В городах то же стремление вызвать бунт приняло иную форму: революционеры впервые делают попытку выйти на площадь.

Годы 1876, 1877 и первые месяцы 1878 были периодом более или менее значительных демонстраций, как похороны Чернышева и Падлевского, демонстрация на Казанской площади, имевшая такой трагический исход, и, наконец, одесская демонстрация в день осуждения Ковальского, бывшая настоящим сражением с убитыми и ранеными с обеих сторон и сотнями арестов на другой день. Нетрудно было понять, что по этому пути далеко не уйдешь. Силы революционеров и правительства были так страшно неравны, что подобные демонстрации не могли привести ни к чему, кроме добровольного принесения в жертву императорскому Молоху цвета русской молодежи.

В России городская революция или даже сколько-нибудь значительное восстание представляют совершенно исключительные трудности. В наших городах сосредоточена лишь очень ничтожная доля всего населения страны, да и три четверти этих городов не более как большие села, отстоящие друг от друга на сотни верст. Города в собственном смысле этого слова, с 40-50 тысячами жителей, заключают в себе каких-нибудь четыре процента населения, то есть около четырех миллионов. И правительству, располагающему военными силами целого государства, нет ничего легче, как превратить пять или шесть главных городов России, где только и мыслимо какое-нибудь движение, в настоящие военные лагери, что уже и сделано в действительности.

Это соображение всегда нужно иметь в виду, чтобы понять причины всего, что произошло дальше.

Демонстрации всякого рода были оставлены: с 1878 года они окончательно исчезают.

Но уже и за этот период в типе революционера произошла значительная перемена.
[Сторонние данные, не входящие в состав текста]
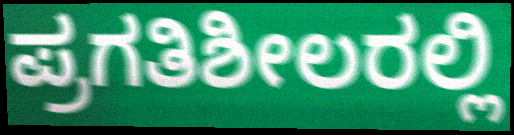
ಪ್ರಗತಿಶೀಲರಲ್ಲಿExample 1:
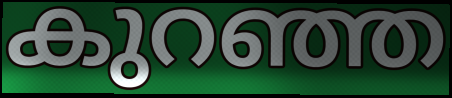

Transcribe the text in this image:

കുറഞ്ഞ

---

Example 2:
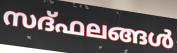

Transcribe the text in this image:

സദ്ഫലങ്ങൾ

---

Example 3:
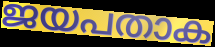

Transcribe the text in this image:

ജയപതാക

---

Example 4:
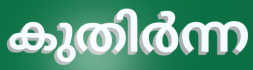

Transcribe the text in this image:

കുതിർന്ന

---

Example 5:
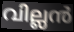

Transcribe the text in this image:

വില്ലൻ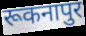
रूकनापुर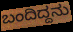
ಬಂದಿದ್ದನು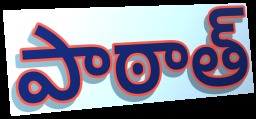
పాఠాత్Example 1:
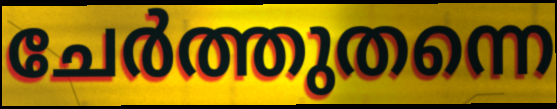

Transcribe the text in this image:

ചേർത്തുതന്നെ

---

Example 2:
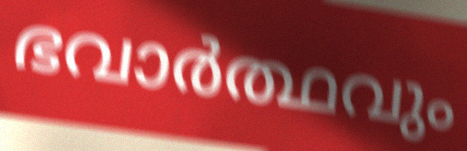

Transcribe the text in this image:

ഭവാർത്ഥവും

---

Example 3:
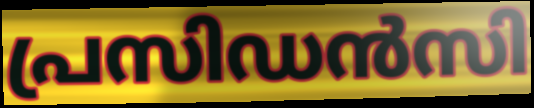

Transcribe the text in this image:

പ്രസിഡൻസി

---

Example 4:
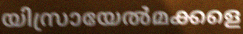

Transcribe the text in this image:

യിസ്രായേൽമക്കളെ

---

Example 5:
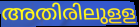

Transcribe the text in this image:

അതിരിലുളള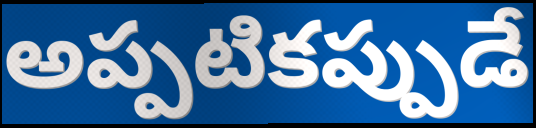
అప్పటికప్పుడేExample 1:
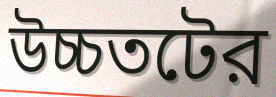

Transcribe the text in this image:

উচ্চতটের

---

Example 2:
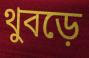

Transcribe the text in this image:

থুবড়ে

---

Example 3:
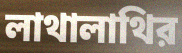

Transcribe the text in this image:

Он уже перестал быть тем, чем был пять лет тому назад. Он не успел еще заявить о себе каким-либо подвигом, достойным истинного бойца, но, постоянно размышляя в этом направлении, вечно твердя себе одно и то же, - что пуля действительнее слов, питая изо дня в день в своей душе кровавые замыслы, он не мог не поддаться влиянию собственных слов и мыслей, не мог не окраситься от них, не затвердеть, не революционизироваться сам: таково свойство человека. А правительство делало тем временем все от него зависевшее, чтобы ускорить процесс этого превращения недавнего еще мечтателя в человека дела.

Аресты производились по малейшему подозрению. Какого-нибудь адреса, письма от приятеля, ушедшего "в народ", показания, вымученного от двенадцатилетнего мальчугана, который от испуга не знал, что отвечать на допросе, было достаточно, чтобы бросить человека в тюрьму и томить его годы в ужасном одиночном заключении. Стоит только припомнить, что за время предварительного следствия по "делу 193-х", которое тянулось четыре года, число самоубийств, случаев умопомешательства и смерти между политическими заключенными достигло громадной цифры 75. Приговоры суда особого присутствия, который был послушным орудием в руках правительства, были безобразно жестоки. Люди приговаривались на десять, двенадцать, пятнадцать лет каторжных работ за несколько революционных разговоров с кучкой рабочих, за прочитанную или данную для прочтения книжку. Таким образом, то самое, что делается совершенно свободно в любом западноевропейском государстве, у нас наказывалось наравне с убийством. Но, не удовлетворяясь этими зверствами, облеченными в юридическую форму, правительство еще более увеличивало страдания политических заключенных путем подлых секретных предписаний. До чего невыносимо было их положение, можно судить по тому, что в харьковской центральной тюрьме - этом "доме ужасов" - произошло несколько "бунтов", затеянных ими исключительно с тою целью, чтобы добиться уравнения своего положения с уголовными преступниками! От времени до времени при помощи способов, которые умеют находить только заключенные, от этих заживо погребенных людей получались на волю письма, кое-как нацарапанные на клочке оберточной бумаги, сообщавшие о гнусных и бессмысленных жестокостях, которым подвергали их тюремщики, чтобы выслужиться перед начальством. И эти письма переходили из рук в руки, известия передавались из уст в уста, вызывая у всех слезы жалости и негодования и поселяя в душе людей самых мягких мысли о крови, ненависти, мести.